As I was planning the installation I realized that I wanted at least some of the cameras outside where they would be in the weather. Of course my friend only had indoor cameras. I needed camera housings that were..... 1. inexpensive (the regular housings were more than a hundred bucks more than the camera) and 2. the correct shape (take a look at the picture) . I did what anyone who visits this page would do...I went to my junk box an made a square peg fit into a round hole for the betterment of all humanity. (I have been looking for a way to fit that phrase in)
I began tinkering as a way to make something that is no longer useful, useful again. That is the green component. Taking trash and making something relevant. I thought, if I could save a bunch of money as well, so much the better. All said, this project saved me in upwards of 500 euros which is as green as it gets.
I had thought of running everything on solar power, but that requires solar panels which are not free. We are saving money, remember. Perhaps when another friend of mine has a surplus of solar panels and batteries........
Step 1: The Stuff
A few other things you will need:
- #1 & #2 Phillips head screwdriver
- a sturdy pair of side wire cutters
- electrical tape
- soldering iron and solder (optional)
- RJ45 crimping tool (only a few bucks at Radio Shack)
- RJ45 connectors (cheap)
The project took me all afternoon for the first one. The next three took me about 20 min. The build is really not that complicated. If you can install a light fixture, this wont be a problem.
I should also mention that neither I nor this website is responsible if you break, burn, electrocute, stab, cut or otherwise mangle yourself or your project.
Step 2: Disasembly
In the second picture below the bulb support, three screws have to be removed. This will free a large plastic bell shape and the outer metal covering. Moving the two bell coverings reveal a rubber seal and a decorative cup spacer. Up inside this cup are yet another two screws to remove.
Between these last two screws is a rather narrow hole. I didn't think their was enough space to widen it. I took it off to make it easier to pass the cabling. I replaced it in step 5.
Step 3: Preping the Tube
At the very end of the tube is a large decorative finial. (see photo) This finial is a large nut that unscrews. I had to use a pair of pliers on one, but the others came off with just my hand(and my grip of steel) With this removed, the tube slides out of the mounting arms.
Step 4: Making the Hole Bigger
You do have to be careful not to cut the portion where the screw from the mounting arm will tighten. Once cut,(see photo)you have to file or grind the edges till the mounting arms can slide over the hole again.

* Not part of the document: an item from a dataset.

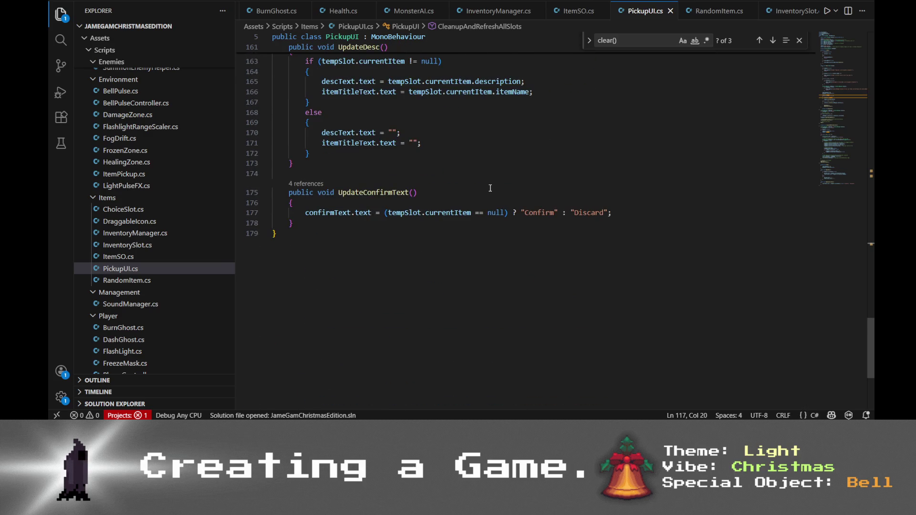
{"action": "scroll", "coordinate": [569, 279], "scroll_direction": "up", "scroll_amount": 7}
{"action": "scroll", "coordinate": [569, 280], "scroll_direction": "up", "scroll_amount": 7}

Now you can replace the mounting arms and finial. Don't forget to tighten the screws that hold the arms to the tube.
Step 5: Threading the Wires
Step 6: Placing the Wire Connectors
1 Orange and White striped
3 Green and White striped
5 Blue and White striped
7 Brown and White striped
With the metal (usually gold color) contact crimping teeth on the RJ45 connector facing you,(the little plastic clip facing away from you) pin one (orange and white) is on your left.
Being careful not to cut the colored wires, trim about 3cm of the outer insulation off. It is best to get the wires in order and close to flat before going further. Once in order I like to cut aprox one half cm from the tips all at the same time. This leaves a nice even edge that helps ensure all the wires have contact with the teeth inside the RJ45.
Now that the wires are in place you need to place the whole connector into the crimping tool, and squeeze firmly. Both sides of this wire need the exact same order. Don't reverse the order. A female adapter can be used to make this longer after the build.
Step 7: Fitting the Power Adapter
In step 5 I mentioned in one of the pictures, trimming the wire reinforcement. That just means using a box cutter to cut off the ribs directly behind the camera connector. DON'T CUT THE WIRE. It would be bad and could lead to short outs.
Step 8: Mounting the Camera
In picture two of step two, I removed a silver metal plate from the lamp housing. I threaded the bolt through the silver plate adding a toothed washer and a nut so the whole thing wouldn't spin later.
Once the bolt is mounted on the plate you can mount the plate to the lamp housing.(exactly where you got it from) This leaves you with a stationary bolt threading pointing away from the lamp
The last picture shows the whole thing from the side. The first time I coated the plate in hot glue to insulate it. I later left that out. I don't think it is necessary.
Finally, screw the camera onto the stationary bolt. The RJ45, and power connector may now be connected to the camera. Take care before covering with the transparent dome that the dome does not pinch either cable.
Step 9: Finally Finished
On the whole this project was not complicated. It was very practical, and it allowed me to save quite a bit of money I was able to use fixtures that would have otherwise have gone to the trash. The cameras have been safe from rain and condensation, and don't make the property look like Fort Knox.
I am currently using 3 camera housings outside and two in indoor storerooms. Since making the housings I have noticed just how many types and styles of exterior lights could be adapted even easier than the ones I have shown here.